» Exercise instructions
Only the lines below starting at the one that contains "gondolják azt, hogy trópusi" and ending at the one that contains "Képzeld el, hogy tél van." are to be reproduced, exactly and with both ends kept.
--- --- ---
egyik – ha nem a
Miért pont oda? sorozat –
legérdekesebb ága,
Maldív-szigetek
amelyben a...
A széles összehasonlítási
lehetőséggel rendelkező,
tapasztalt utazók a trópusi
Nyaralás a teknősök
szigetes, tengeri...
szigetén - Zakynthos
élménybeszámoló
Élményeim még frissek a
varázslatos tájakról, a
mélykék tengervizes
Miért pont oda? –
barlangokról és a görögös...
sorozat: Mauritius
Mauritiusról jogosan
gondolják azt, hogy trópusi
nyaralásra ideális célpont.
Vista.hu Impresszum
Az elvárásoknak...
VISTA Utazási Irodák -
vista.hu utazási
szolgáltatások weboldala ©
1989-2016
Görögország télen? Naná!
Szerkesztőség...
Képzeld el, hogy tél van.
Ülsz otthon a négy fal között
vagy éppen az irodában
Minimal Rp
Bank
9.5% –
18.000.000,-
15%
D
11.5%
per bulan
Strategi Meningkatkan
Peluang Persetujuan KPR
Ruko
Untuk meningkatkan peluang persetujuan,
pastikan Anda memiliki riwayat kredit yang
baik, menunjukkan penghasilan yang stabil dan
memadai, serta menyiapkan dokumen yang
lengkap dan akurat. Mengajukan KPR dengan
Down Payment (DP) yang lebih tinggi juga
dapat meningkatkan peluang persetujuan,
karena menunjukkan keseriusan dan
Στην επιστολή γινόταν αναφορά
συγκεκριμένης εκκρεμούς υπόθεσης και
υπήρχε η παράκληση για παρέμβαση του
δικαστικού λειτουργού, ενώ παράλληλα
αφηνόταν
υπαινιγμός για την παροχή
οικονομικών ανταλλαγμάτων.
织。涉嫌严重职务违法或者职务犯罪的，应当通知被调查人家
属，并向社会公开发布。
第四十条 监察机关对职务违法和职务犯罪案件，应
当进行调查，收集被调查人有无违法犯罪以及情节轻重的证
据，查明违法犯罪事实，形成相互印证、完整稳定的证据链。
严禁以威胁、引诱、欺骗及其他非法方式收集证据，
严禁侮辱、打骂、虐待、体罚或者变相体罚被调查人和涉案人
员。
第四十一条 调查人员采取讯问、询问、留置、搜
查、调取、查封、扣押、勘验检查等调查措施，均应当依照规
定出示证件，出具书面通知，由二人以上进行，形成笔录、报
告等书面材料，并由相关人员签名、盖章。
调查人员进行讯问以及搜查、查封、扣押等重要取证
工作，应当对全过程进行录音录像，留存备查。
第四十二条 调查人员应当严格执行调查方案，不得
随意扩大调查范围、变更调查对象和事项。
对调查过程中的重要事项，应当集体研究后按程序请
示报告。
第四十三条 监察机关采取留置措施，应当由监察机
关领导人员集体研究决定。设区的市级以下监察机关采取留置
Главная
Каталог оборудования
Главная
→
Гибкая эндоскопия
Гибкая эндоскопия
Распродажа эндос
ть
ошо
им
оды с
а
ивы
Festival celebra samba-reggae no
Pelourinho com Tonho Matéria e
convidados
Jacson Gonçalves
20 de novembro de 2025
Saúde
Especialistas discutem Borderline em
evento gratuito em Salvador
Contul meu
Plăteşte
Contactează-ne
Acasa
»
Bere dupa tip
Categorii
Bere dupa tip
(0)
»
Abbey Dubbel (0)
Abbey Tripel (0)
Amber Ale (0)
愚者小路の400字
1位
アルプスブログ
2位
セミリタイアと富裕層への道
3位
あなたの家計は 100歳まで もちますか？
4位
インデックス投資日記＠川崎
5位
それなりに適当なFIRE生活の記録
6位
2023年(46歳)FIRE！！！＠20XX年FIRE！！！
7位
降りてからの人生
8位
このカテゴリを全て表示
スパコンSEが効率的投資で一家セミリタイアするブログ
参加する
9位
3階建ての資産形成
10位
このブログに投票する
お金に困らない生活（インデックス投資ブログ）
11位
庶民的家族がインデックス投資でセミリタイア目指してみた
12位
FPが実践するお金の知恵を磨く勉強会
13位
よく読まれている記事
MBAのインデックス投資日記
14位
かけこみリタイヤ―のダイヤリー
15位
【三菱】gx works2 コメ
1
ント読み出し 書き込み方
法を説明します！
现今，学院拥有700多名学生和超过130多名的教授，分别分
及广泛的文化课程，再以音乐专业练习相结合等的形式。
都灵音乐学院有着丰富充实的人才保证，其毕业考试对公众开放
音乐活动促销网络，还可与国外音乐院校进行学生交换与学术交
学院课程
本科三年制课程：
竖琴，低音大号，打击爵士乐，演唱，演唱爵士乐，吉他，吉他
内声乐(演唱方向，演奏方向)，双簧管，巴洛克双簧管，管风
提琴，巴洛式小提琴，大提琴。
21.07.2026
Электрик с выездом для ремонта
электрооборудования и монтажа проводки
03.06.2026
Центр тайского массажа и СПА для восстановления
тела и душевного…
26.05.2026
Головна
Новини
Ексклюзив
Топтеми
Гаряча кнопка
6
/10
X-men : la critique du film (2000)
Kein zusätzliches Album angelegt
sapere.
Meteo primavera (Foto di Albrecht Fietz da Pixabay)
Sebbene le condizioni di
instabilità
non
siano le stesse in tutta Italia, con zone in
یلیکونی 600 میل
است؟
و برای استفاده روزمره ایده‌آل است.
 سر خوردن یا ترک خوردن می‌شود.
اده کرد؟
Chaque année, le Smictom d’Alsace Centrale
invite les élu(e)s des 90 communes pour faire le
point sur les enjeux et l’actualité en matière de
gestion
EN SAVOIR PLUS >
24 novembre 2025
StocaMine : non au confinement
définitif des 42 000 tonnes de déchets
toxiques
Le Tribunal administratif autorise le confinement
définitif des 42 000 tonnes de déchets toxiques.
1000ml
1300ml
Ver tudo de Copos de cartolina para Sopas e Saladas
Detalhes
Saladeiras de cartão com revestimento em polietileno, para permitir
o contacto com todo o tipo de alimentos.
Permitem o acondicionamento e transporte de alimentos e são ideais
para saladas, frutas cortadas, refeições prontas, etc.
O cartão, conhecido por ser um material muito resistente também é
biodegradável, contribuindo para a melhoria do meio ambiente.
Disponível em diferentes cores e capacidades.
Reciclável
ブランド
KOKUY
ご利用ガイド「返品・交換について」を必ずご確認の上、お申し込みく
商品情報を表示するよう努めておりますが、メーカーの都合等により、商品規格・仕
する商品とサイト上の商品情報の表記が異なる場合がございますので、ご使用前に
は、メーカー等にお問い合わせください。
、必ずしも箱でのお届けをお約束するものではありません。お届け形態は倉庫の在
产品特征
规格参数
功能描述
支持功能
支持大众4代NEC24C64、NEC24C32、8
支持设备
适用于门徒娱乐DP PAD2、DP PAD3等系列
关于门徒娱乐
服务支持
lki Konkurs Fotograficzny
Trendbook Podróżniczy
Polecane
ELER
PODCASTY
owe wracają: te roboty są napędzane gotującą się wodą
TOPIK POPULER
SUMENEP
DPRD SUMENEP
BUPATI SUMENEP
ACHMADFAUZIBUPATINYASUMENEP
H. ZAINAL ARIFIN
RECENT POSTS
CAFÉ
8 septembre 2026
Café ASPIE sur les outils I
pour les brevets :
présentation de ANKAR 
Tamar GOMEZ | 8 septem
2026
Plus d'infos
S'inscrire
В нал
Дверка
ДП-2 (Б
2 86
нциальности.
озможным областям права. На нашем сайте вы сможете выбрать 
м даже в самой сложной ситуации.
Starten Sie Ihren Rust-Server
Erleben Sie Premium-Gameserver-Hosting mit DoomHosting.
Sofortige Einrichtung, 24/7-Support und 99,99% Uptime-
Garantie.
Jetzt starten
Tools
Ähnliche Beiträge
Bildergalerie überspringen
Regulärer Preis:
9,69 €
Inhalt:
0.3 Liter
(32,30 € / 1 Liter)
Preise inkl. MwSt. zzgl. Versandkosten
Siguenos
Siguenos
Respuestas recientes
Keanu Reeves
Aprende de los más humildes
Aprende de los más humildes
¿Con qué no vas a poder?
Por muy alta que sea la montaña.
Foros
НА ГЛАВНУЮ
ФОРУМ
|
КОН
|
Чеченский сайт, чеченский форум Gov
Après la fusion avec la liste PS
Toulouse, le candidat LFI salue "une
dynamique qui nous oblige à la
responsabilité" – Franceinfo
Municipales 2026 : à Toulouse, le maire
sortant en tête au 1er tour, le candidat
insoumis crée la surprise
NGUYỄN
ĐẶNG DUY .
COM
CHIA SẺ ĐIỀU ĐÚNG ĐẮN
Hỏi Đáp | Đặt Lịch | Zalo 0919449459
--- --- ---
» Task result
gondolják azt, hogy trópusi
nyaralásra ideális célpont.
Vista.hu Impresszum
Az elvárásoknak...
VISTA Utazási Irodák -
vista.hu utazási
szolgáltatások weboldala ©
1989-2016
Görögország télen? Naná!
Szerkesztőség...
Képzeld el, hogy tél van.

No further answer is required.